I Vichinghi non hanno mai avuto gli elmi con le corna eppure questo è rimasto nel nostro subconscio collettivo. La Storia è solo una rappresentazione della memoria collettiva che non corrisponde alla realtà. Cosi, se un giorno la civiltà italiana dovesse estinguersi, nel futuro quello che rimarrà dell’idea Italia sarà probabilmente molto simile a Ciao2020 che alla realtà. Ma anche senza andare tanto lontano nel tempo chiunque abbia fatto un viaggio di vacanza o lavoro negli USA si sarà reso conto che la realtà è ben diversa dalla rappresentazione che la TV ci dà degli USA e di conseguenza la nostra rappresentazione è falsata da Hollywood.

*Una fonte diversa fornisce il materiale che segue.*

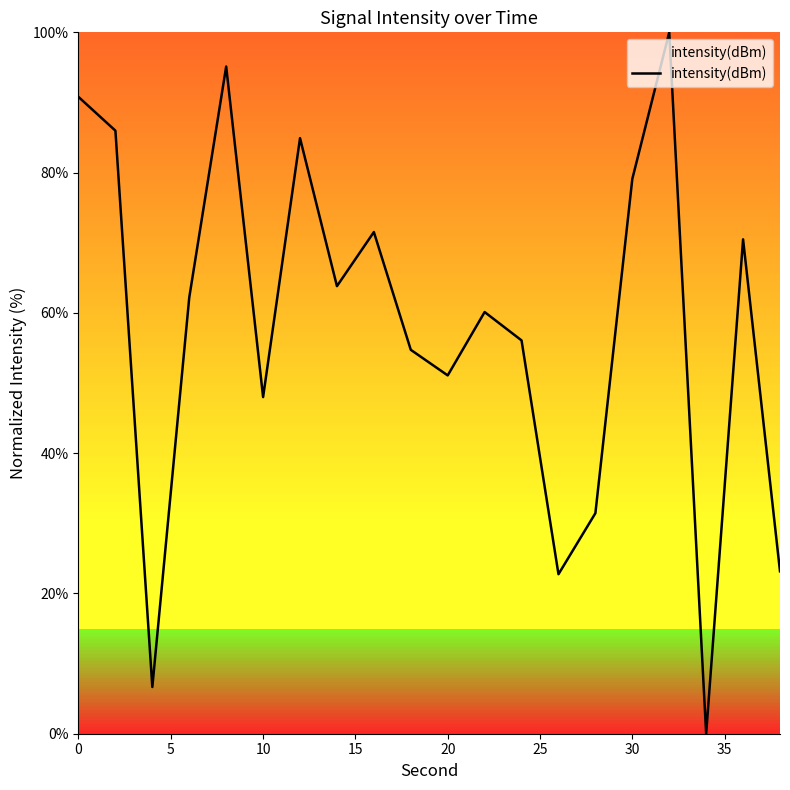

What is the difference between the maximum and minimum values?

100.0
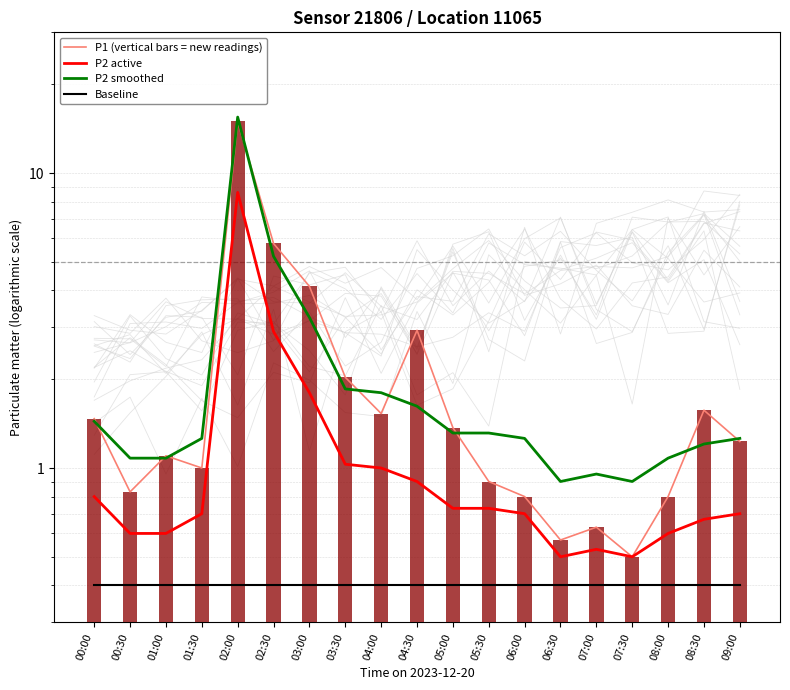

What position from the left is 00:00?

1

Nei giorni successivi a Ciao2020 il mio cervello lo ha associato immediatamente a un film di fantascienza della mia infanzia, Explorers. In questo stupendo film degli anni 80 tre ragazzini vengono a contatto con degli alieni i quali parlano perfettamente l’inglese e conoscono tantissimo della cultura pop americana. Alla fine si scopre che tutto quello che sanno della Terra è stato grazie ai programmi TV che riuscivano a ricevere attraverso l’etere. Parlavano per slogan pubblicitari, conoscevano le battute dei film a memoria, pensavano che gli umani avessero già incontrato vita extraterrestre e che ogni volta che questo succedeva era uno scontro tra Terra e alieni. Da qui la loro convinzione che gli esseri umani fossero crudeli guerrafondai dediti a distruggere la vita aliena. I ragazzini cercano invano di fargli capire che quella era TV, finzione. Ecco in un certo senso i russi sono come gli alieni, hanno captato le trasmissioni TV di un’Italia di 40 anni fa e pensano che quella sia l’Italia.